▶ **Aim of the exercise**: Your output should be everything below from the line containing "Gaetano Sciolari" down to the line containing "hoose your location to get started", both ends included, copied exactly, with pictures left out.

▶ **Dataset extract**:
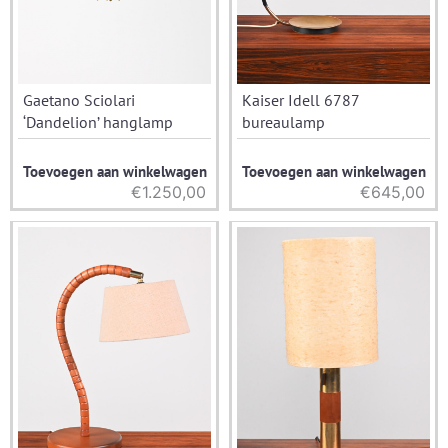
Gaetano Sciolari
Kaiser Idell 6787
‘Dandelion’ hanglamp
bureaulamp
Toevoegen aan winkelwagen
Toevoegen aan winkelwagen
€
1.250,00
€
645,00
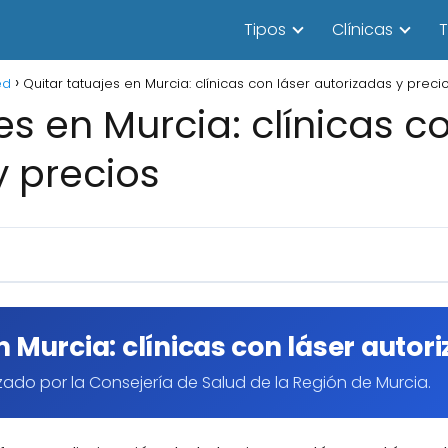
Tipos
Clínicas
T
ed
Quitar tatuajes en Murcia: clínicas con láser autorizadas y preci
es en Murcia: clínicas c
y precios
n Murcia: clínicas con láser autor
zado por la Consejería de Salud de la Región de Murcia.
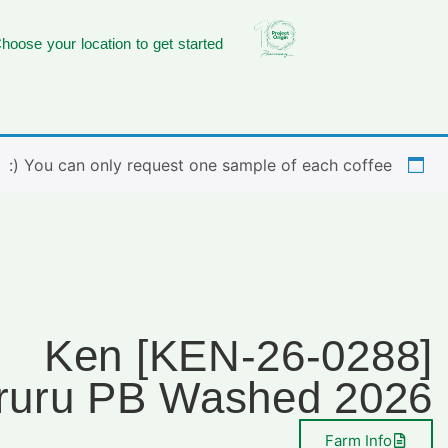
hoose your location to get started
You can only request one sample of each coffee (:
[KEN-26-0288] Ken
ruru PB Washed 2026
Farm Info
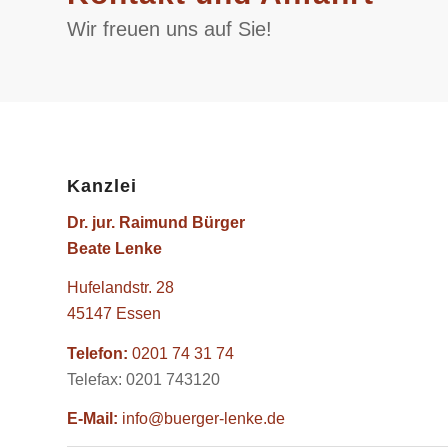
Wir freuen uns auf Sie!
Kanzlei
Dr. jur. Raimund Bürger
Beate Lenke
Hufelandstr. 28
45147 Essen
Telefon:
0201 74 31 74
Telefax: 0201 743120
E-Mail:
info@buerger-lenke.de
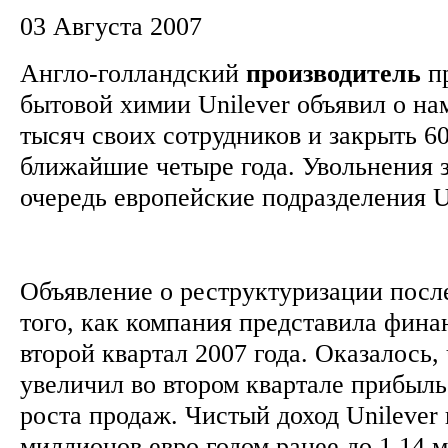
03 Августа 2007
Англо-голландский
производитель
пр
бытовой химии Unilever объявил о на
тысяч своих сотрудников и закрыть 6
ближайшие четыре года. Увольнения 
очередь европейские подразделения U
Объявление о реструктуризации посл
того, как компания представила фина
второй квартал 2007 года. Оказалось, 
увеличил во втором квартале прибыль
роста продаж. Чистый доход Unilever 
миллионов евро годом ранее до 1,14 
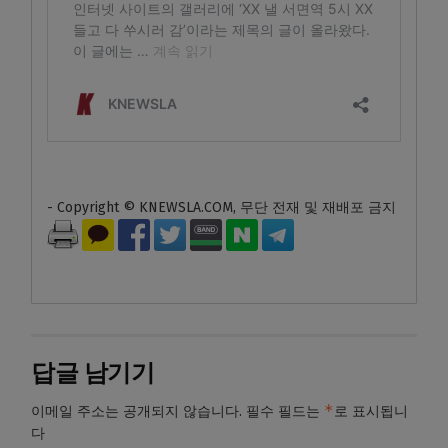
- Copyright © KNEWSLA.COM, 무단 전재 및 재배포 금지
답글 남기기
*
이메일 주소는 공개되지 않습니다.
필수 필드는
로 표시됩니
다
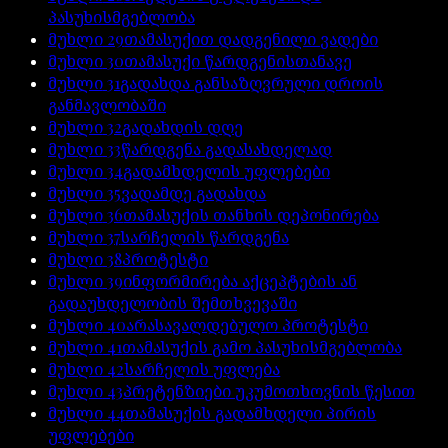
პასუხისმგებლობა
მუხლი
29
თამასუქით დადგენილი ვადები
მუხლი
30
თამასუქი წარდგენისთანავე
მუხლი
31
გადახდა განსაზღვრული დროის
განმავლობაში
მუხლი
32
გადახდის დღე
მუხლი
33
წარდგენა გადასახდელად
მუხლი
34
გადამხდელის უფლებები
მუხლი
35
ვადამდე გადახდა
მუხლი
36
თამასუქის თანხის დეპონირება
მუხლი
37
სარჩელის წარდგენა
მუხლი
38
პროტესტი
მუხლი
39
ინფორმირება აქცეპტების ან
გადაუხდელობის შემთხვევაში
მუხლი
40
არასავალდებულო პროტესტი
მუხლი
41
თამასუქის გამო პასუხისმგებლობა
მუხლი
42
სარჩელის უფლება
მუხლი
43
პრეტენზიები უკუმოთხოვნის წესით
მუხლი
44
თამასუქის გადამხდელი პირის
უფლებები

* * *

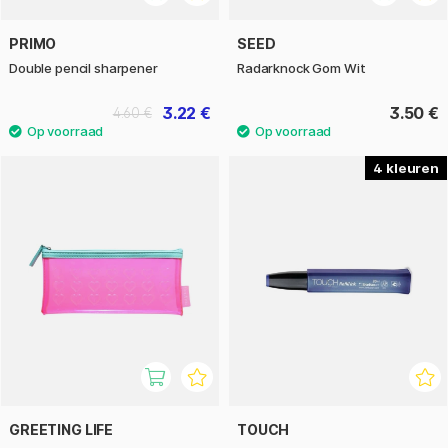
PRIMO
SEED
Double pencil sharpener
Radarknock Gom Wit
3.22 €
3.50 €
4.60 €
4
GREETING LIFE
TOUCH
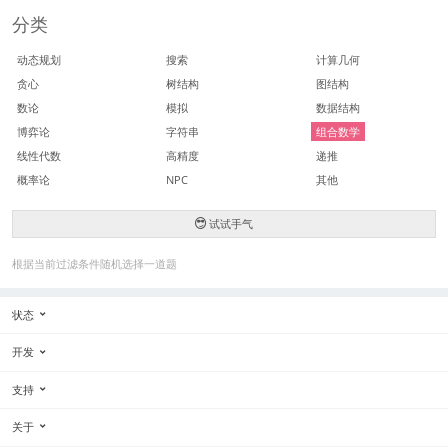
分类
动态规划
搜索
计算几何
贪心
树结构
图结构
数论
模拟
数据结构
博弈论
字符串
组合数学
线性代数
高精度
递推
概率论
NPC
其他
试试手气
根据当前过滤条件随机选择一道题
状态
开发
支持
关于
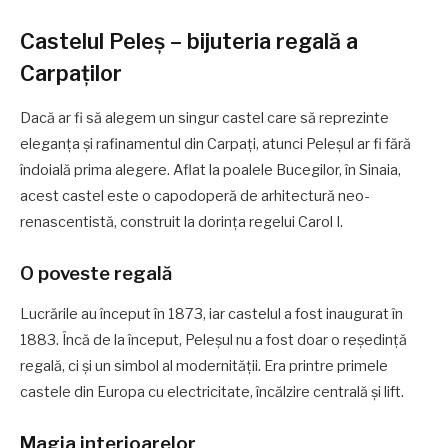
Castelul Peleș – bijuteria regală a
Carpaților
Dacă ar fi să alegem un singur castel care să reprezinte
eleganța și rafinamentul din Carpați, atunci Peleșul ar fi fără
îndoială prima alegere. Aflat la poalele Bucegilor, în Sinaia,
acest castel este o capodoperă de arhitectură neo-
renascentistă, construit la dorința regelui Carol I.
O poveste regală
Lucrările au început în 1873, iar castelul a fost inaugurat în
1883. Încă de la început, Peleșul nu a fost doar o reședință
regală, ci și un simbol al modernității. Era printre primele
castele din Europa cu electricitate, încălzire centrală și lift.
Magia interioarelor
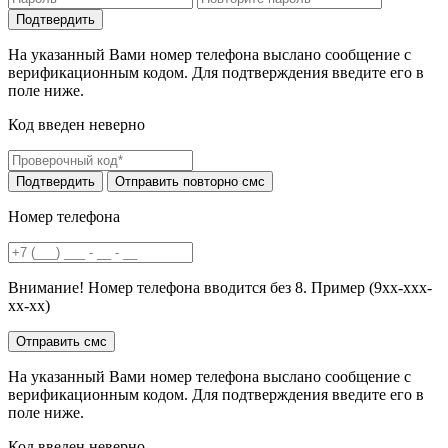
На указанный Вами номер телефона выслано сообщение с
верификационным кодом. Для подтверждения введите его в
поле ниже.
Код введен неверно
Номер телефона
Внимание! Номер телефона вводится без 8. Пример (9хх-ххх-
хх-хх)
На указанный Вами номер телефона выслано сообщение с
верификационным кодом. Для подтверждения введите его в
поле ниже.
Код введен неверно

▶ **Solution to this task**:
Gaetano Sciolari
Kaiser Idell 6787
‘Dandelion’ hanglamp
bureaulamp
Toevoegen aan winkelwagen
Toevoegen aan winkelwagen
€
1.250,00
€
645,00
Tipos
Clínicas
T
ed
Quitar tatuajes en Murcia: clínicas con láser autorizadas y preci
es en Murcia: clínicas c
y precios
n Murcia: clínicas con láser autor
zado por la Consejería de Salud de la Región de Murcia.
hoose your location to get started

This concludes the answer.